If you mean that the bar is bent, then this involves the upper surface stretching and the lower surface compressing. If so, then Young's modulus is involved in the mathematics, as it deals with compression and stretching of materials.
i mean if there is a horizontal bar and we attach some weight on one of its end, then the bar will moves down from that end, this is called shear modulus because the angle is changed, but in certain conditions it is called young modulus, i wanted to know in which conditions we call it young modulus instead of shear modulus??
(actually in our young modulus practical we've used steel rod , hanged it horizontally & fixed it from the middle then we attached the weight to its one end so the rod move down for this end but there is no change in its length (only change in angle becoz rod moves down), then why we call it young modulus since there is no change in lenght ? )
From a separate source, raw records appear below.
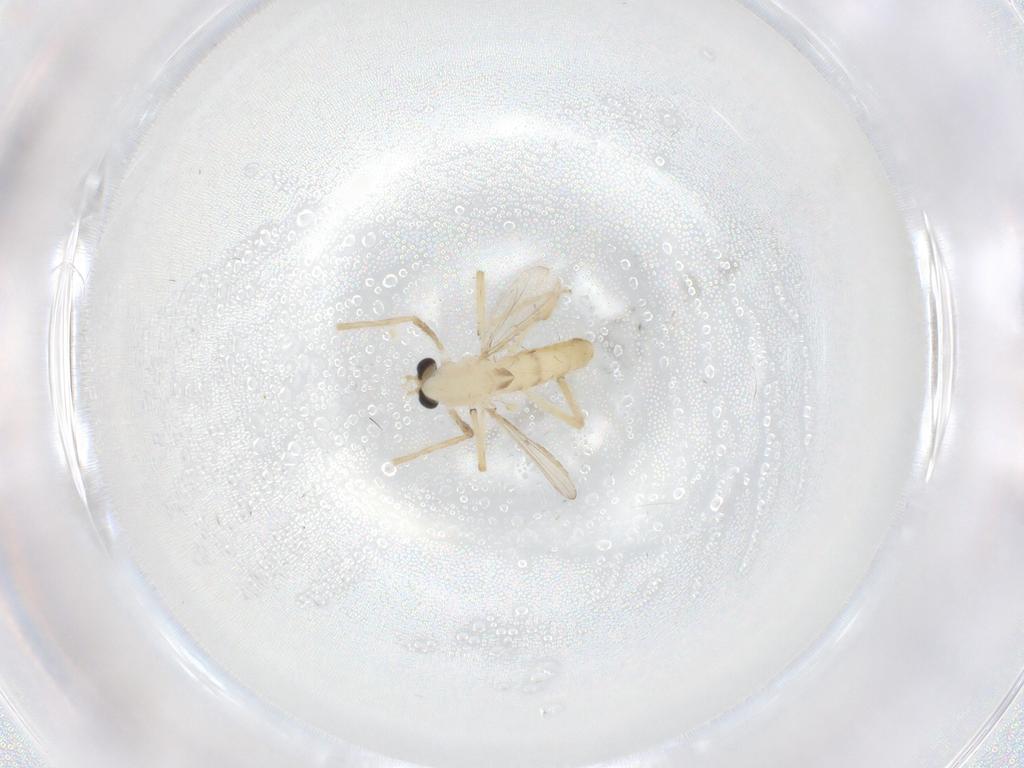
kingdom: Animalia
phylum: Arthropoda
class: Insecta
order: Diptera
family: Chironomidae
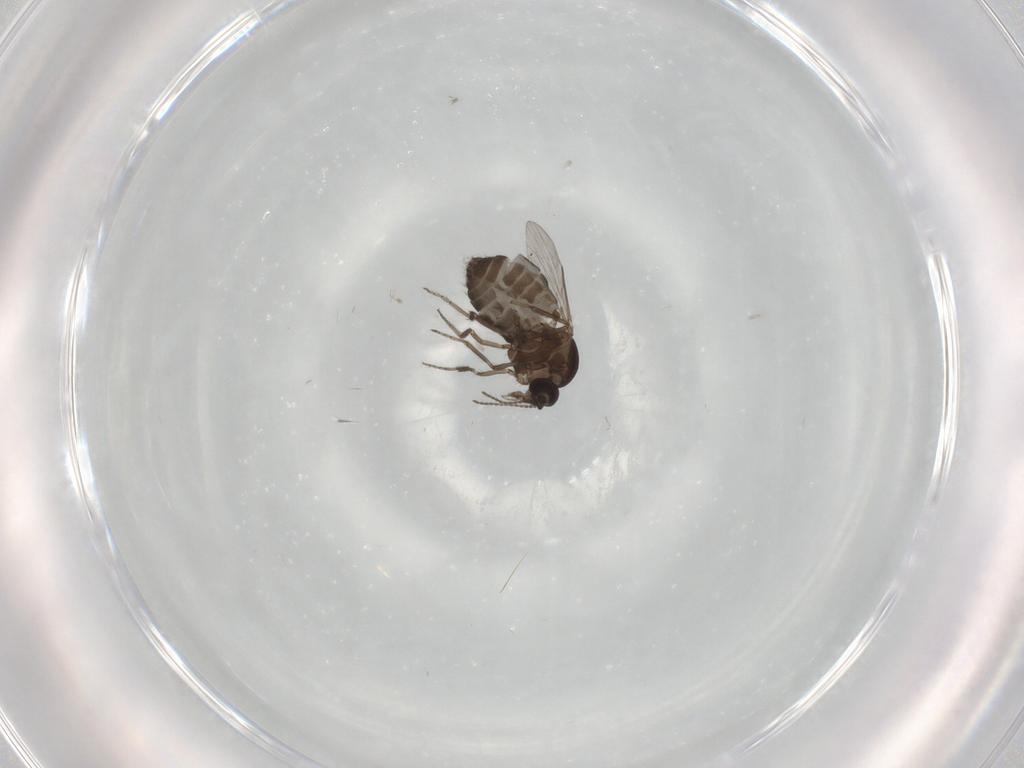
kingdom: Animalia
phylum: Arthropoda
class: Insecta
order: Diptera
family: Ceratopogonidae
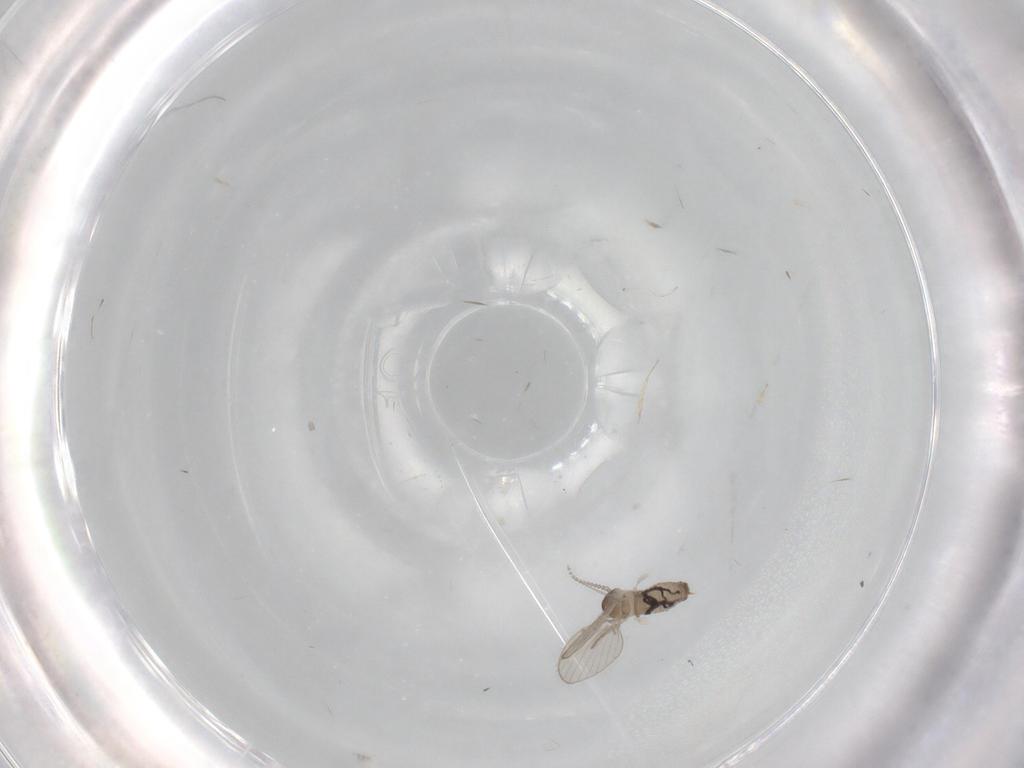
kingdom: Animalia
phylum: Arthropoda
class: Insecta
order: Diptera
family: Psychodidae
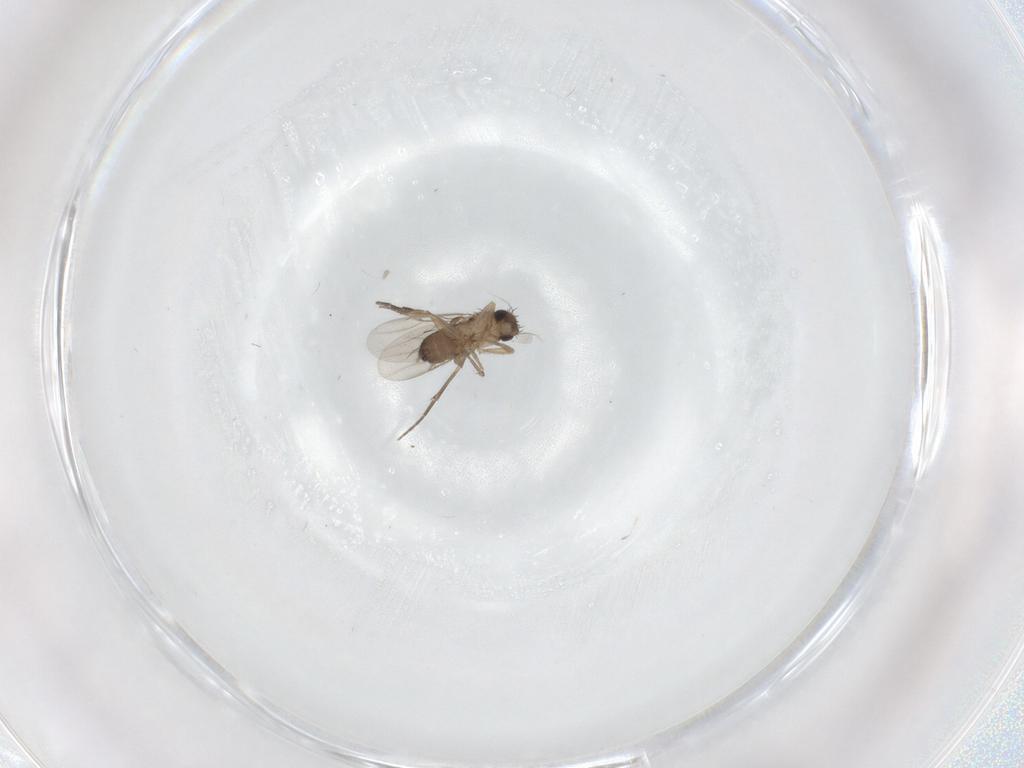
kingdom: Animalia
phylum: Arthropoda
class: Insecta
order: Diptera
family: Phoridae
I have already answered the question.
If you hang a weight from the end of a metal bar and that end "moves down", then the bar has bent. You cannot bend a bar without causing some part of it to expand and/or another part to compress.
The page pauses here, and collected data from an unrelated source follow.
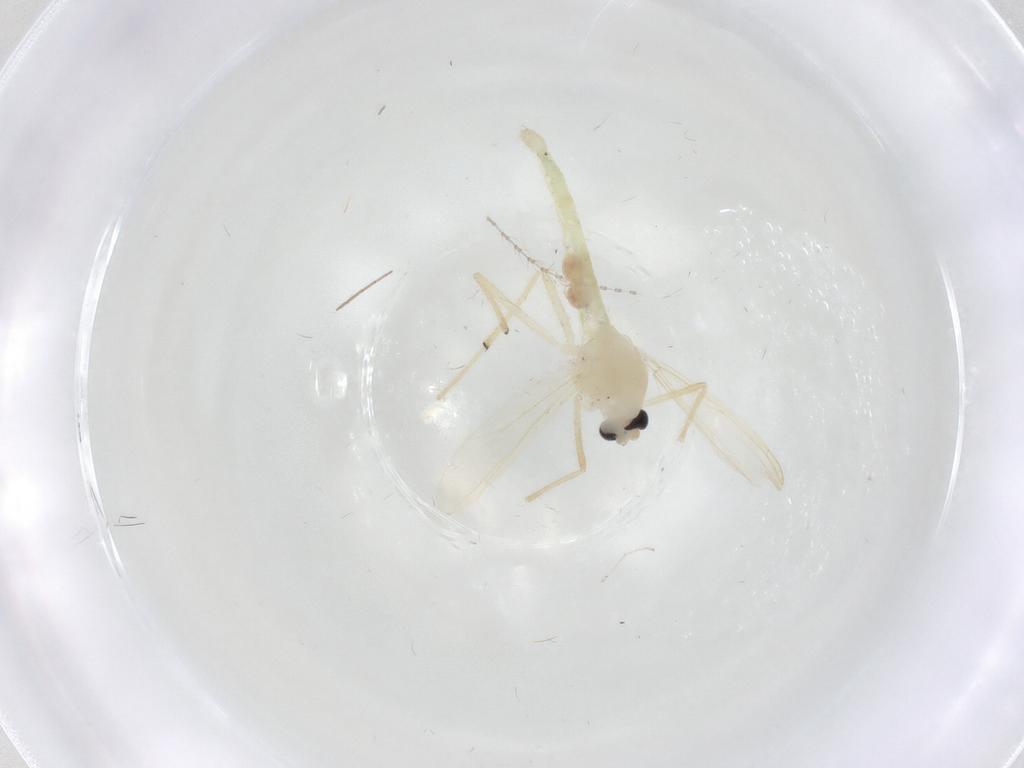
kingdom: Animalia
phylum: Arthropoda
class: Insecta
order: Diptera
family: Chironomidae
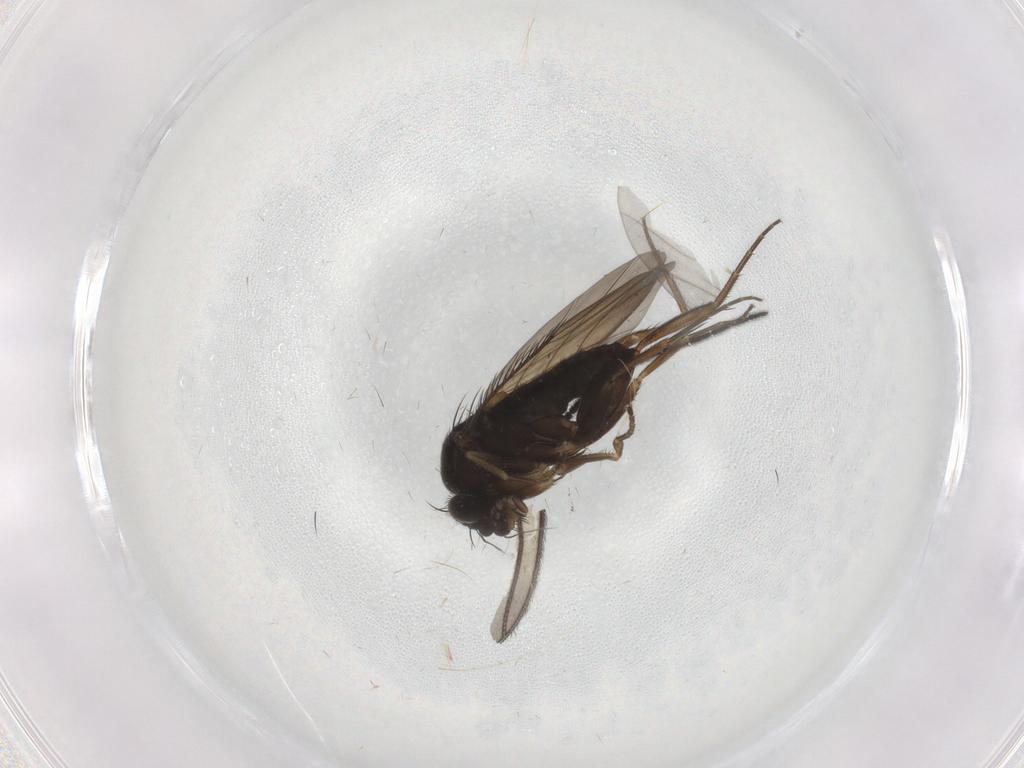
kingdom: Animalia
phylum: Arthropoda
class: Insecta
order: Diptera
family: Phoridae
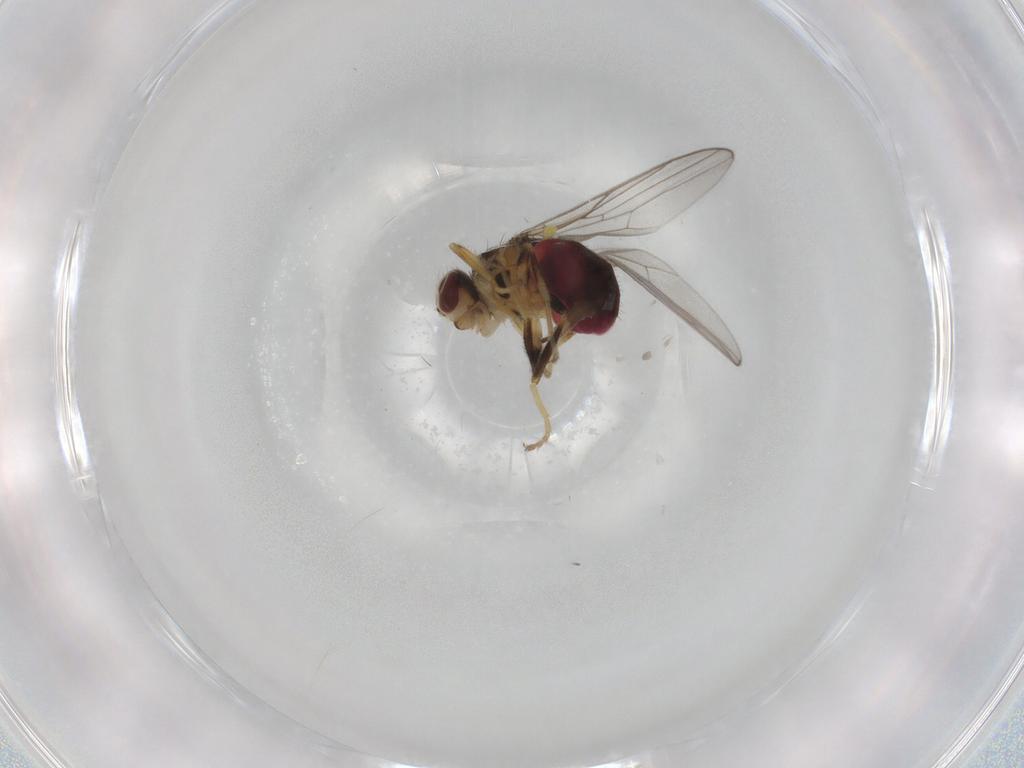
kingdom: Animalia
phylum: Arthropoda
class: Insecta
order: Diptera
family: Chloropidae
There is no change in the length of the whole bar, but there is stretching and compression of the material.
Shear strain involves the two surfaces moving as a result of force parallel to the surface.
With shear, surfaces AB and CD move as shown. θ is the shear strain angle.
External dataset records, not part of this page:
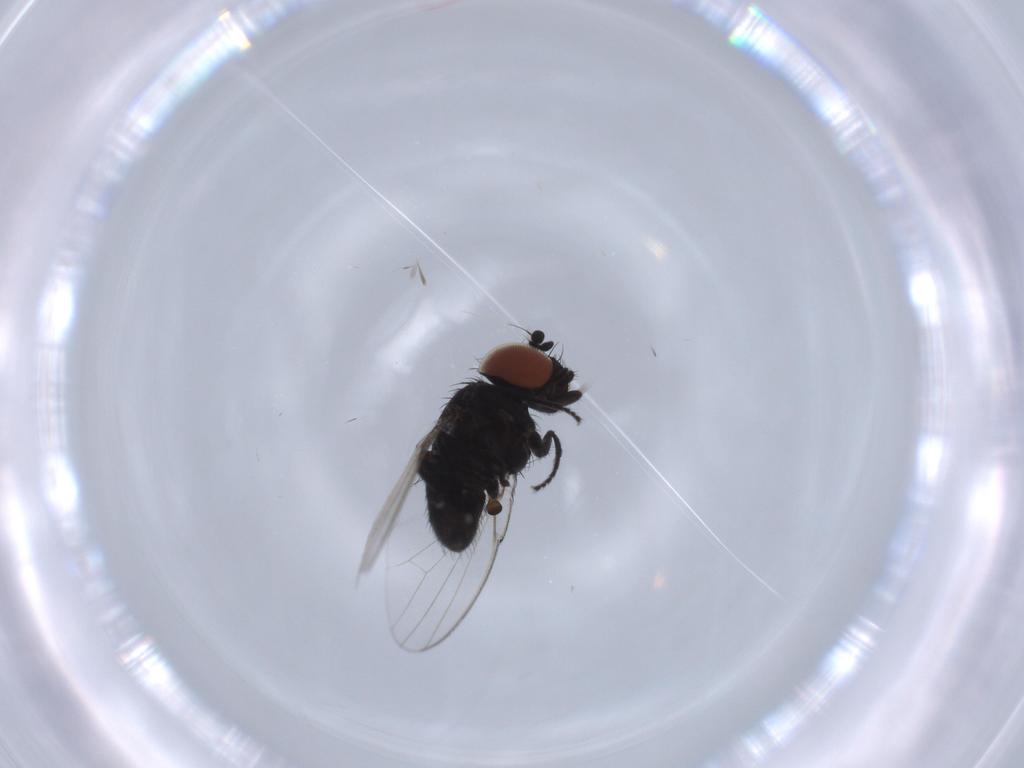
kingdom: Animalia
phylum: Arthropoda
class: Insecta
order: Diptera
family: Milichiidae
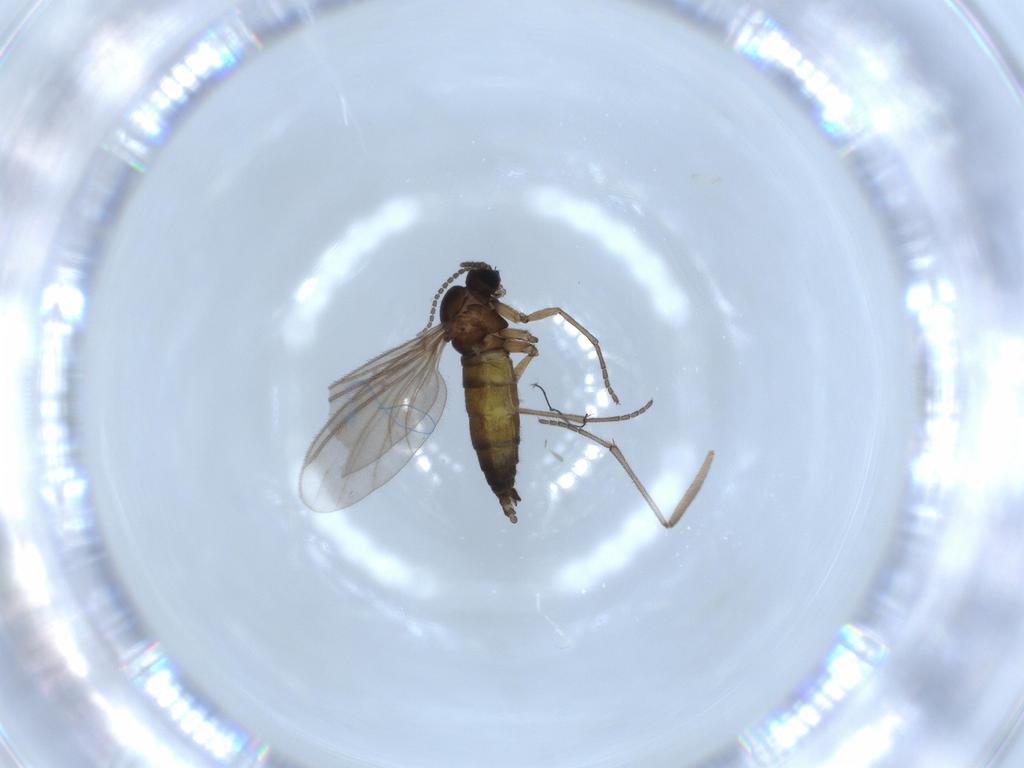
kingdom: Animalia
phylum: Arthropoda
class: Insecta
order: Diptera
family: Sciaridae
With bending, AB expands and CD is compressed.
If you hang a weight on the end of a rod that is held at the other end, the result is bending. If so, Young's modulus is involved to describe the resultant strain.
If the strain is like the top diagram, shear strain, then the shear modulus is involved.
In most cases, you don't get pure shear, so the analysis is more complex.
hey thanks alot , i've tried to understand and understand some of it part...
will you please check this diagram and tell me that the condition which you've specified will be applicable for this diagram or not ?
Is there anything holding the left end of the rod so that it is fixed?
Or is the only support at the centre in the form of a pivot?
It's impossible to say what is happening because the diagram is incomplete.
You need to either:
a) show another weight on the left side that balances the system
b) show what is happening at the centre pivot to balance the system
c) explain how the mass is supported
If the rod is straight there is no bending and no shear. It is just a question of balance and "moments".
Can you say exactly what you are doing in this experiment?